Please repeat every entry exactly as given, apart from dropping the images.
═══ RECORDS PROVIDED
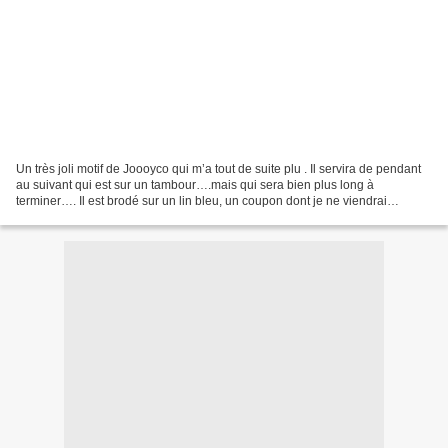
Un très joli motif de Joooyco qui m’a tout de suite plu . Il servira de pendant
au suivant qui est sur un tambour….mais qui sera bien plus long à
terminer…. Il est brodé sur un lin bleu, un coupon dont je ne viendrai
probablement jamais à bout…. Pour...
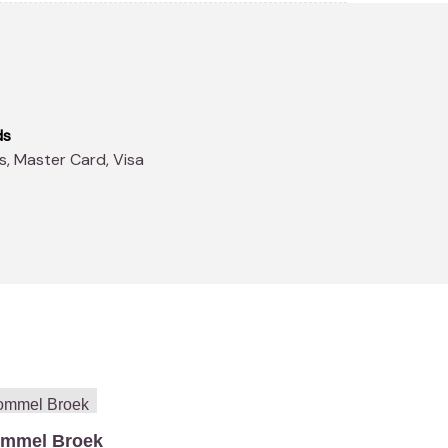
ds
s, Master Card, Visa
mmel Broek
De Waterk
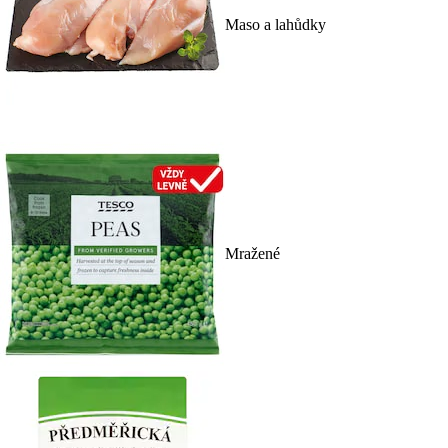
Maso a lahůdky
Mražené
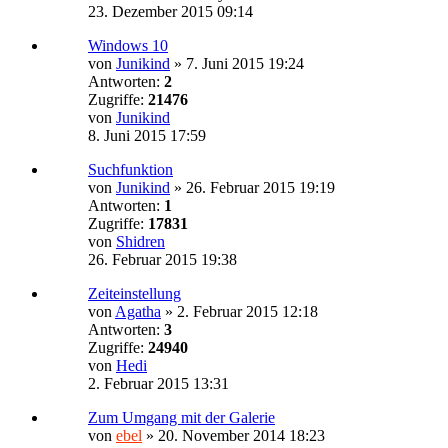
23. Dezember 2015 09:14
Windows 10
von
Junikind
»
7. Juni 2015 19:24
Antworten:
2
Zugriffe:
21476
von
Junikind
8. Juni 2015 17:59
Suchfunktion
von
Junikind
»
26. Februar 2015 19:19
Antworten:
1
Zugriffe:
17831
von
Shidren
26. Februar 2015 19:38
Zeiteinstellung
von
Agatha
»
2. Februar 2015 12:18
Antworten:
3
Zugriffe:
24940
von
Hedi
2. Februar 2015 13:31
Zum Umgang mit der Galerie
von
ebel
»
20. November 2014 18:23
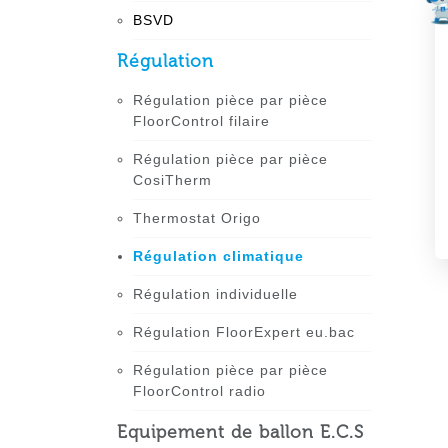
BSVD
Régulation
Régulation pièce par pièce
FloorControl filaire
Régulation pièce par pièce
CosiTherm
Thermostat Origo
Régulation climatique
Régulation individuelle
Régulation FloorExpert eu.bac
Régulation pièce par pièce
FloorControl radio
Equipement de ballon E.C.S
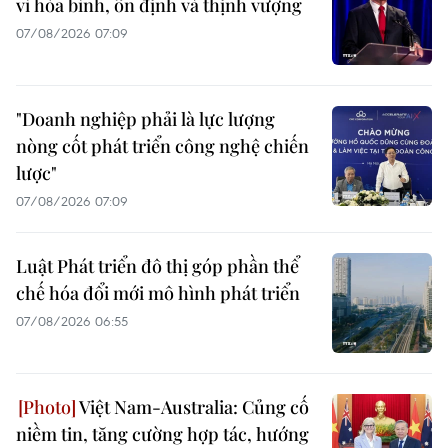
vì hòa bình, ổn định và thịnh vượng
07/08/2026 07:09
"Doanh nghiệp phải là lực lượng
nòng cốt phát triển công nghệ chiến
lược"
07/08/2026 07:09
Luật Phát triển đô thị góp phần thể
chế hóa đổi mới mô hình phát triển
07/08/2026 06:55
Việt Nam-Australia: Củng cố
niềm tin, tăng cường hợp tác, hướng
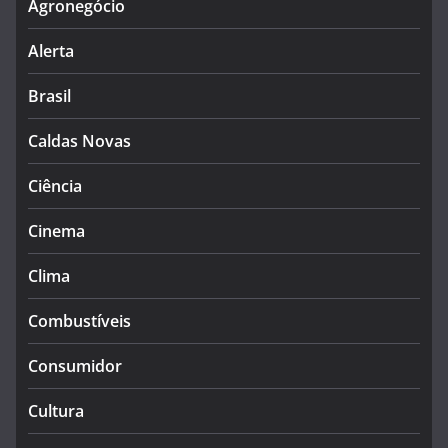
Agronegócio
Alerta
Brasil
Caldas Novas
Ciência
Cinema
Clima
Combustíveis
Consumidor
Cultura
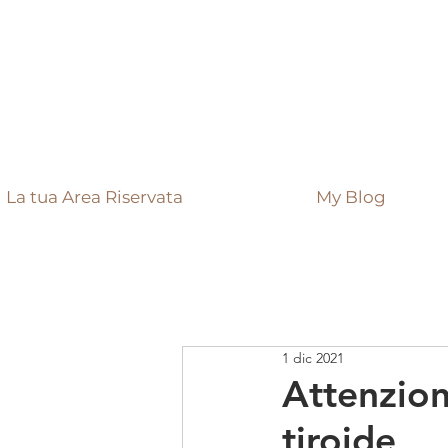
La tua Area Riservata
My Blog
1 dic 2021
Attenzion
tiroide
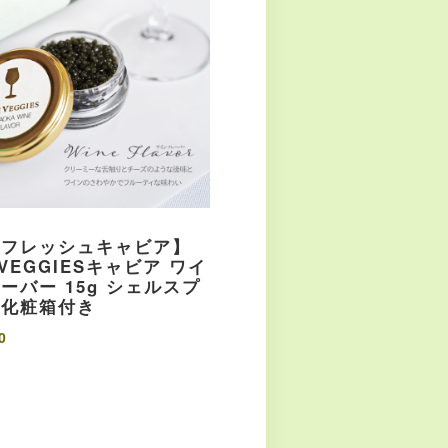
産フレッシュキャビア】
 VEGGIESキャビア ワイ
ーバー 15g シェルスプ
・化粧箱付き
0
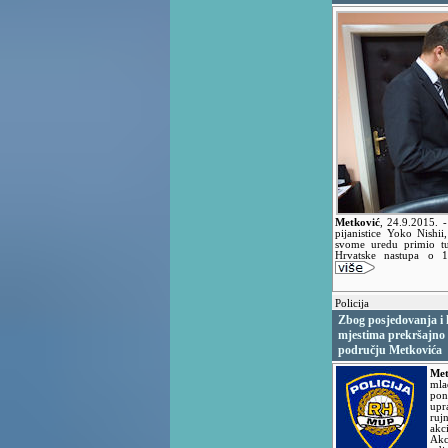
Metković
,
24.9.2015.
-
pijanistice Yoko Nishi
svome uredu primio tu
Hrvatske nastupa o 13
Policija
Zbog posjedovanja i
mjestima prekršajno 
području Metkovića
Met
mla
pon
upr
ruj
ak
Akc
══════
- RESULT OF THE EXERCISE:
Un très joli motif de Joooyco qui m’a tout de suite plu . Il servira de pendant
au suivant qui est sur un tambour….mais qui sera bien plus long à
terminer…. Il est brodé sur un lin bleu, un coupon dont je ne viendrai
probablement jamais à bout…. Pour...
ds
s, Master Card, Visa
mmel Broek
De Waterk
Maso a lahůdky
Mražené
23. Dezember 2015 09:14
Windows 10
von
Junikind
»
7. Juni 2015 19:24
Antworten:
2
Zugriffe:
21476
von
Junikind
8. Juni 2015 17:59
Suchfunktion
von
Junikind
»
26. Februar 2015 19:19
Antworten:
1
Zugriffe:
17831
von
Shidren
26. Februar 2015 19:38
Zeiteinstellung
von
Agatha
»
2. Februar 2015 12:18
Antworten:
3
Zugriffe:
24940
von
Hedi
2. Februar 2015 13:31
Zum Umgang mit der Galerie
von
ebel
»
20. November 2014 18:23
BSVD
Régulation
Régulation pièce par pièce
FloorControl filaire
Régulation pièce par pièce
CosiTherm
Thermostat Origo
Régulation climatique
Régulation individuelle
Régulation FloorExpert eu.bac
Régulation pièce par pièce
FloorControl radio
Equipement de ballon E.C.S
vì hòa bình, ổn định và thịnh vượng
07/08/2026 07:09
"Doanh nghiệp phải là lực lượng
nòng cốt phát triển công nghệ chiến
lược"
07/08/2026 07:09
Luật Phát triển đô thị góp phần thể
chế hóa đổi mới mô hình phát triển
07/08/2026 06:55
Việt Nam-Australia: Củng cố
niềm tin, tăng cường hợp tác, hướng
Agronegócio
Alerta
Brasil
Caldas Novas
Ciência
Cinema
Clima
Combustíveis
Consumidor
Cultura
La tua Area Riservata
My Blog
1 dic 2021
Attenzion
tiroide
産フレッシュキャビア】
 VEGGIESキャビア ワイ
ーバー 15g シェルスプ
・化粧箱付き
0
Metković
,
24.9.2015.
-
pijanistice Yoko Nishi
svome uredu primio tu
Hrvatske nastupa o 13
Policija
Zbog posjedovanja i
mjestima prekršajno 
području Metkovića
Met
mla
pon
upr
ruj
ak
Akc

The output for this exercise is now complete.